Sunday, December 14, 2008

A Safe Haven

When domestic stocks are beaten down with no clear bullish outlook, it is sensible to look at international markets as a safe haven. However, this recession is not just domestic, it is global. A lot of third quarter earnings reports talked about international revenue growth and how much international exposure affects earnings. With a global recession, could we not say that earnings will be negatively affected as we see the whole world struggling? On the flip side, the sudden decline in commodities could lower costs for companies so that it all evens out in the end. With this said, where are the safe havens?

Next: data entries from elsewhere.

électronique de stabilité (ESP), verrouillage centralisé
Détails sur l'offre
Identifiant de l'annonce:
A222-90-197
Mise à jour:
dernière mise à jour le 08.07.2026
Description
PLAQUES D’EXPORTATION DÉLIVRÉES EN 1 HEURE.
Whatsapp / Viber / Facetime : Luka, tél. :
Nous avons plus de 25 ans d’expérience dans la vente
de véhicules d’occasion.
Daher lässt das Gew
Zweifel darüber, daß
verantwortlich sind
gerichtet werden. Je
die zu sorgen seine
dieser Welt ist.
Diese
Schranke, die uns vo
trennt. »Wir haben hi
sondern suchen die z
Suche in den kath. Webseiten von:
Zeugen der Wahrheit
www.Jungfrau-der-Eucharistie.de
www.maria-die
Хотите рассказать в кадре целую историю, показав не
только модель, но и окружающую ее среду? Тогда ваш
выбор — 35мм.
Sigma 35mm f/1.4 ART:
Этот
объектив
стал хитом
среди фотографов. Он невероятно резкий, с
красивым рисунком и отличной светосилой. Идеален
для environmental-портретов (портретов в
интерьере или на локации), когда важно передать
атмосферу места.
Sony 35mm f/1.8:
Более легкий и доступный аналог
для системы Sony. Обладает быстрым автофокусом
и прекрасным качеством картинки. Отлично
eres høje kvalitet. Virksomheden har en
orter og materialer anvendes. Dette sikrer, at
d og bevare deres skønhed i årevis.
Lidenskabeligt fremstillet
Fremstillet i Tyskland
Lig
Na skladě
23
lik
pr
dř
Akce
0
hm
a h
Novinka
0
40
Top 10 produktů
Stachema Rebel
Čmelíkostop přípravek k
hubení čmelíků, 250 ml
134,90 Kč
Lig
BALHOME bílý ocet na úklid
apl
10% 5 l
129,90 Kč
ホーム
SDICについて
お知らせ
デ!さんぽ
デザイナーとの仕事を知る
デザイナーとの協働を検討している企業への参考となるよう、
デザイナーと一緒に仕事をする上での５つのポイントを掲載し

The BRIC countries are the safest plays internationally as even with a GDP decline, we are still looking at solid growth with greater demand. Domestically, the safe haven relies with the healthcare industry. As the baby boomers are reaching retirement and are the single largest age group right now in America, healthcare will see increasing earnings growth over the next 20 years. Recession or not, the elderly will need their drugs. As always when looking to invest, make sure you research everything. Whichever way you decide to go, know that you are investing for the long term as domestic and international markets try to recover.

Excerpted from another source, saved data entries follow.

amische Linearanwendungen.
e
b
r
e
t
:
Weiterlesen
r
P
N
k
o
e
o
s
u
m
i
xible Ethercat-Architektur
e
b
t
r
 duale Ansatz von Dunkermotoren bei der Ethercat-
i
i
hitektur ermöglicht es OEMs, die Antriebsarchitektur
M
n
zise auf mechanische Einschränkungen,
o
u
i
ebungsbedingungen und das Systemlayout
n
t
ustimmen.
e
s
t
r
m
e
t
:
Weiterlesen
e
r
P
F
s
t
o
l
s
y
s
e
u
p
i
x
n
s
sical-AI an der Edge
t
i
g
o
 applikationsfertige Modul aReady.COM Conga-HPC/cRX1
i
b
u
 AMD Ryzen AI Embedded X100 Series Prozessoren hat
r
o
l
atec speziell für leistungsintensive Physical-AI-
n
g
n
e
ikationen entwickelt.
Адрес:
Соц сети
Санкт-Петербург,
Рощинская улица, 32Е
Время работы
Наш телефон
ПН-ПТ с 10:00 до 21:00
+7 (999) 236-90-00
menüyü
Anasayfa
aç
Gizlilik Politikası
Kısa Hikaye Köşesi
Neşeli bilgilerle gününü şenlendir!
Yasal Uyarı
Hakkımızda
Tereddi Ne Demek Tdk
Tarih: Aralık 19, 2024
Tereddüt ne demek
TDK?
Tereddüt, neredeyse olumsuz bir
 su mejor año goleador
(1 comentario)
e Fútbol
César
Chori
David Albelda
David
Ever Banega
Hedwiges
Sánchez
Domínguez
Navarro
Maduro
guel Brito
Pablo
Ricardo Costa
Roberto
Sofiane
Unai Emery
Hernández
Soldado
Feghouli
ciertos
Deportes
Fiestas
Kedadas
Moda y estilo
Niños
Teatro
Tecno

Saturday, December 13, 2008

Bailouts

There has been a lot of talk lately about bailouts. I'm all for free markets and letting companies, who get greedy and leverage more than they should, fail. However the government has stepped in decided to use Main Street's money to bailout Wall Street. As much as I disagree with this and think that the government should have seen this coming and regulated better, it has to happen. If we let financial companies fail, the economy would completely fall apart. Credit would completely freeze, housing would not be able to recover, consumer confidence would sink to all time lows, we could possibly even relive the Great Depression or at least mimic Japan's economy of the 90s.

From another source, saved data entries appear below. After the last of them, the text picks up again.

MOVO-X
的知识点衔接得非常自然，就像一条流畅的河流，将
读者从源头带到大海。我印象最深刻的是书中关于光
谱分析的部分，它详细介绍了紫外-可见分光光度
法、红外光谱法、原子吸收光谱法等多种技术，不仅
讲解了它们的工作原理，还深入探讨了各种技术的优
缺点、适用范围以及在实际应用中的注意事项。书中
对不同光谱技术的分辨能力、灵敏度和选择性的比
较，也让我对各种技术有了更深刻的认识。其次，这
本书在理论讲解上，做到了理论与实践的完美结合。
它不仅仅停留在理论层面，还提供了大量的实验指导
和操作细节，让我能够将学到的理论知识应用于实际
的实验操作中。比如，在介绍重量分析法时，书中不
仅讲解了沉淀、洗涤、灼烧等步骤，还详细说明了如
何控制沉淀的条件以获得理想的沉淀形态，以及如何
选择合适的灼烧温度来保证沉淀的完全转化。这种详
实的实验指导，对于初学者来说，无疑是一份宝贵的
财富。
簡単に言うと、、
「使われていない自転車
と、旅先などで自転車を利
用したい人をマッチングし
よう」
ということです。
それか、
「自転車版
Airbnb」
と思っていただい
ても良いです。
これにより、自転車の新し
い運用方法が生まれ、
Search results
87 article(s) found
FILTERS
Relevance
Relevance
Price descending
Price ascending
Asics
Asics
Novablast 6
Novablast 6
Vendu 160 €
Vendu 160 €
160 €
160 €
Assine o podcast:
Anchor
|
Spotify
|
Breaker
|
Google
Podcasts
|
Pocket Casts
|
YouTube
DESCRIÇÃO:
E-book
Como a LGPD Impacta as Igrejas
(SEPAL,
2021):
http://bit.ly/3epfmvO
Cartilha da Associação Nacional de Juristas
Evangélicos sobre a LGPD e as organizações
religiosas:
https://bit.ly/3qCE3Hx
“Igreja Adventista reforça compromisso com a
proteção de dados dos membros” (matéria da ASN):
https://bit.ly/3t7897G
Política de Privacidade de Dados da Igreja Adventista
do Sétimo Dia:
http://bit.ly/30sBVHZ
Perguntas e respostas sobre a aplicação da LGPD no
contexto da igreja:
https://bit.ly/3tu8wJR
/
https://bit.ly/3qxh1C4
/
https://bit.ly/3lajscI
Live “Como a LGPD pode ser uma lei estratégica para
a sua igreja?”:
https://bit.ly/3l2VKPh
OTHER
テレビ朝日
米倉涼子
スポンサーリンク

Now the bailout might be extended to auto companies. If Congress allows this to happen where will it stop? It is said that 1 in 10 jobs are linked to the auto industry. If GM and Ford fail, unemployment will surely increase and the recession might be further prolonged. But how can we just give these companies more money when they blow through a billion dollars a month and are not innovative enough to keep up with foreign automakers. Do we really know that this money will keep them alive for another year when they are showing no signs of creating autos that the consumer really wants?
Regardless of what happens, consumer confidence will remain low, it will be a while before we see the positive signs of the bailout, and the recession will be here longer than you think.

Box Office Futures

I read an article about the possibility of box office futures. Futures are only good for those people who follow something very closely and can usually predict whats going to happen next. For everyone else, futures does nothing but lose you money. No one really knows whats going to happen to certain prices over the next 6 months. Futures are nothing but speculation and that is what makes this game fun. Speculation drives up prices and people can then make lots of money. The problem arises when people get too greedy and dont want to get back out (tech bubble, recent oil surge, etc.). Prices fall twice as far as they rise. Its fun and sometimes rewarding to ride the surge. One just needs to realize when to take profits and start searching for the next investment opportunity.